8. Fix Pages With Noindex Tags
Over the course of your website’s development, it may make sense to implement a noindex tag on pages that may be duplicated or only meant for users who take a certain action.
Regardless, you can identify webpages with noindex tags that are preventing them from being crawled by using a free online tool like Screaming Frog.
The Yoast plugin for WordPress allows you to easily switch a page from index to noindex. You could also do this manually in the backend of pages on your site.
9. Set A Custom Crawl Rate
In the old version of Google Search Console, you can actually slow or customize the speed of your crawl rates if Google’s spiders are negatively impacting your site.
This also gives your website time to make necessary changes if it is going through a significant redesign or migration.
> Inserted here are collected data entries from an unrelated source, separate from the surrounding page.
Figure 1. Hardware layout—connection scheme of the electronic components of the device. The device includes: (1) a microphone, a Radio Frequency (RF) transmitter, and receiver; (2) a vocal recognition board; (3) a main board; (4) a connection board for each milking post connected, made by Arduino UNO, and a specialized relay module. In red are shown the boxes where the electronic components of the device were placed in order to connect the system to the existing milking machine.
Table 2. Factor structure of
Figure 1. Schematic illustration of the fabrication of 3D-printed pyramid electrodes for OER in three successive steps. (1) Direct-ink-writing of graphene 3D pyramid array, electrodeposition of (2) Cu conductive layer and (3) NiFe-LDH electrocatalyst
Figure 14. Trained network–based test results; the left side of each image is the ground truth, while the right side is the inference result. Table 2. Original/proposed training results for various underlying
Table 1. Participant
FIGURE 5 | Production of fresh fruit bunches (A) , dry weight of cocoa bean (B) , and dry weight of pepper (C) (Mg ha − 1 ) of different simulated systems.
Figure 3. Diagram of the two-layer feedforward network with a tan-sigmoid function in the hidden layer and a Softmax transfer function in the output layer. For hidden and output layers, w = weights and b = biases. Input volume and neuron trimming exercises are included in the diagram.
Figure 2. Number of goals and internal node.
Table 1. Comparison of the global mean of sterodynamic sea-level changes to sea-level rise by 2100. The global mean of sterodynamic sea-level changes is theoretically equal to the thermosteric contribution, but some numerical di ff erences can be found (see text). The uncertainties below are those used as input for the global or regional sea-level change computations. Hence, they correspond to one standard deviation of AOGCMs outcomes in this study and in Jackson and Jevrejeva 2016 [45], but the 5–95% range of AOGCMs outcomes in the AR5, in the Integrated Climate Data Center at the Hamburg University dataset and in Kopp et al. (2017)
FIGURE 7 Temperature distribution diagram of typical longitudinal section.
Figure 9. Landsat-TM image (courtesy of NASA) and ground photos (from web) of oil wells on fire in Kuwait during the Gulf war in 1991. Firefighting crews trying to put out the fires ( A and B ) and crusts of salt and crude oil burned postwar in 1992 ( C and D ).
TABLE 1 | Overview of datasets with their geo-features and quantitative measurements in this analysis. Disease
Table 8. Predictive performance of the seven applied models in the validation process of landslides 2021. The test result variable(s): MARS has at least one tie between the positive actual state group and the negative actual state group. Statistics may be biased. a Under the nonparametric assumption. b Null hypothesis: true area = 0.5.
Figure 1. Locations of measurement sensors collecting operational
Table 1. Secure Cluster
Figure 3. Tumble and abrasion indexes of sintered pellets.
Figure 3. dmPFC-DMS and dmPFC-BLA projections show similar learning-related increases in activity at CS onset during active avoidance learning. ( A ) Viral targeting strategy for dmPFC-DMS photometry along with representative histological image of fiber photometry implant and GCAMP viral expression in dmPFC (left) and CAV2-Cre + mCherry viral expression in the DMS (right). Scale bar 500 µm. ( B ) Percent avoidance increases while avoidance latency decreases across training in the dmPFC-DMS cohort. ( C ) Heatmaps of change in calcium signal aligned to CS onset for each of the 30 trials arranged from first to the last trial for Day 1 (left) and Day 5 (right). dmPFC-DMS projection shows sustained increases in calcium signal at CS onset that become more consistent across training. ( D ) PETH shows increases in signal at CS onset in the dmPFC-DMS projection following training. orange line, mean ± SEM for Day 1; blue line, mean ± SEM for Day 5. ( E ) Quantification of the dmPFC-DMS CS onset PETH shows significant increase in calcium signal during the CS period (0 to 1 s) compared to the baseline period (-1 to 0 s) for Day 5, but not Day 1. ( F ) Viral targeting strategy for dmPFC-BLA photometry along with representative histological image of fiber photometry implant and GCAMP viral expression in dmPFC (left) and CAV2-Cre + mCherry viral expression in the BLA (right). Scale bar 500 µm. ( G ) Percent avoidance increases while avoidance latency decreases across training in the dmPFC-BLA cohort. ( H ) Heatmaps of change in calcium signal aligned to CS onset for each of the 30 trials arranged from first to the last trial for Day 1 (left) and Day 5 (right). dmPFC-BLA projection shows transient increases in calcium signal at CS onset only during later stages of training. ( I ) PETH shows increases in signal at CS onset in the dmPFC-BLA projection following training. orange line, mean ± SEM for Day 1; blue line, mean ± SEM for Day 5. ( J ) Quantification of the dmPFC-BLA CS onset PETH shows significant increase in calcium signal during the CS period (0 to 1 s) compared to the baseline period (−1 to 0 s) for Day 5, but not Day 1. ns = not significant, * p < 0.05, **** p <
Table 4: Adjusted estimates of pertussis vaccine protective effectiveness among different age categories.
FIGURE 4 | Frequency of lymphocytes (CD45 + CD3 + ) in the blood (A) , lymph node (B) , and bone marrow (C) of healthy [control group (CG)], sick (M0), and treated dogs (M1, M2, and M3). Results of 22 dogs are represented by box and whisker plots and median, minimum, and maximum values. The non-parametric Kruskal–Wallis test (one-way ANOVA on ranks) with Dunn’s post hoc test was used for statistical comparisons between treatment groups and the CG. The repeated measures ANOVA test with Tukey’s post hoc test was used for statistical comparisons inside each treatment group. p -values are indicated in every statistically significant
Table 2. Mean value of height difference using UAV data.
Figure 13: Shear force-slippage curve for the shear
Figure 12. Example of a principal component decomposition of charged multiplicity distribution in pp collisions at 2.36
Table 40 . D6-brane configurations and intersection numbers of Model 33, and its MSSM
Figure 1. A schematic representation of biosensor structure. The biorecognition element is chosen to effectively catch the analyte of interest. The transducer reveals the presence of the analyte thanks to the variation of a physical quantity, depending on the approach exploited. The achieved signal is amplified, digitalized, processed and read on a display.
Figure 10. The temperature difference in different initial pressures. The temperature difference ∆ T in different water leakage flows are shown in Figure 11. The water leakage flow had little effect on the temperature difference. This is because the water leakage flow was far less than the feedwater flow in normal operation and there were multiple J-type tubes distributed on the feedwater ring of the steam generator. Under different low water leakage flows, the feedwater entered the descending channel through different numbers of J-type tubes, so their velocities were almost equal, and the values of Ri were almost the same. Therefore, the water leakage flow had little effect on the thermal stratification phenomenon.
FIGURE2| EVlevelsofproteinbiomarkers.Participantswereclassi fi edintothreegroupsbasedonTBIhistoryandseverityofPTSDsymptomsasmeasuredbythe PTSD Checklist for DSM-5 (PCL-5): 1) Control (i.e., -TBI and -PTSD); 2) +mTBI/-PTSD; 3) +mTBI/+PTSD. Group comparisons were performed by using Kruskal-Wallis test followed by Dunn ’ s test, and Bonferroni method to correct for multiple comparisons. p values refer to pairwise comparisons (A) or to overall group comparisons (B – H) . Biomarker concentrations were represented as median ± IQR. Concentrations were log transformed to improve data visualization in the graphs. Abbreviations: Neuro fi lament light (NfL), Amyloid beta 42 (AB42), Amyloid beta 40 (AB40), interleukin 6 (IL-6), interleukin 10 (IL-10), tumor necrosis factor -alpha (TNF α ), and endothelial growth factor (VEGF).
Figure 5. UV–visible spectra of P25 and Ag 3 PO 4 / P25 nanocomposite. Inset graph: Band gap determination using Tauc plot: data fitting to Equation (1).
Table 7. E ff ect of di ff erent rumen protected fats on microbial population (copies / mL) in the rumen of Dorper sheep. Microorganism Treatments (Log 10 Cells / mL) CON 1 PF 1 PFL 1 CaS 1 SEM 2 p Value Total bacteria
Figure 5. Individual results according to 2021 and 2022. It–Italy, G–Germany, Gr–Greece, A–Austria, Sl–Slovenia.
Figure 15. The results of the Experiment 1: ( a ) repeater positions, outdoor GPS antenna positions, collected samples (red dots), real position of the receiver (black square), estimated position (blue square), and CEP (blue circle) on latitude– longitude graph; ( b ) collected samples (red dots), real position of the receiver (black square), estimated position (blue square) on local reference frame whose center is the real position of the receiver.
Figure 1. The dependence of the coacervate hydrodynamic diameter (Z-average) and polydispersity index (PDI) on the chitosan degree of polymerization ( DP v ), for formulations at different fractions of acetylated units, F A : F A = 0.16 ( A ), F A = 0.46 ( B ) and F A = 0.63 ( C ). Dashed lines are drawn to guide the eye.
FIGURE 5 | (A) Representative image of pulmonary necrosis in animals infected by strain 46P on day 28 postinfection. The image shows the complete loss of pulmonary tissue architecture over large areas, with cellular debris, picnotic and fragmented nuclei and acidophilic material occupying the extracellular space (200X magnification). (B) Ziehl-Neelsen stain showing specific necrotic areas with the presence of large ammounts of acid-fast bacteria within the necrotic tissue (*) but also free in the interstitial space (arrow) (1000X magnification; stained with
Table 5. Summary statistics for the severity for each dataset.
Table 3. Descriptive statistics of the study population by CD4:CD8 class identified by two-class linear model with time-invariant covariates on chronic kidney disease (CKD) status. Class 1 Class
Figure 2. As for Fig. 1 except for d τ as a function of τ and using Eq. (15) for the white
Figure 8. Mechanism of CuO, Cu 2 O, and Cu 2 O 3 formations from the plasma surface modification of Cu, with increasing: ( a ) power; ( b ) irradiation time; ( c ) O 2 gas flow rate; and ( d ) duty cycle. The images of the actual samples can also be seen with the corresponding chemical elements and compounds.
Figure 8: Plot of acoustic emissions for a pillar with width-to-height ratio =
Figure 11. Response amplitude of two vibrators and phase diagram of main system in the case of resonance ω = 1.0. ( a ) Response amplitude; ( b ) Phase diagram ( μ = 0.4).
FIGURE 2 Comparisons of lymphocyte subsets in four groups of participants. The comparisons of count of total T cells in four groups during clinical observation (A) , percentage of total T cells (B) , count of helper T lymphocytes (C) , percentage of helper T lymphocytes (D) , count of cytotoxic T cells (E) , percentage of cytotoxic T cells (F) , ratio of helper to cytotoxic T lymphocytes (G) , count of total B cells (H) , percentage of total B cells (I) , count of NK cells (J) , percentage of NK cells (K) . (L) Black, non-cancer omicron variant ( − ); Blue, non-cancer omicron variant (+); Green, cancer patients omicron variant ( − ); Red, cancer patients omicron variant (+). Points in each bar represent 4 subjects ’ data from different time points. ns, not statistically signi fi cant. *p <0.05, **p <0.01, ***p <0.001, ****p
10. Eliminate Duplicate Content
Having massive amounts of duplicate content can significantly slow down your crawl rate and eat up your crawl budget.
You can eliminate these problems by either blocking these pages from being indexed or placing a canonical tag on the page you wish to be indexed.
Along the same lines, it pays to optimize the meta tags of each individual page to prevent search engines from mistaking similar pages as duplicate content in their crawl.
11. Block Pages You Don’t Want Spiders To Crawl
There may be instances where you want to prevent search engines from crawling a specific page. You can accomplish this by the following methods:
- Placing a noindex tag.
- Placing the URL in a robots.txt file.
- Deleting the page altogether.
This can also help your crawls run more efficiently, instead of forcing search engines to pour through duplicate content.
Conclusion
The state of your website’s crawlability problems will more or less depend on how much you’ve been staying current with your own SEO.
If you’re tinkering in the back end all the time, you may have identified these issues before they got out of hand and started affecting your rankings.
If you’re not sure, though, run a quick scan in Google Search Console to see how you’re doing.
The results can really be educational!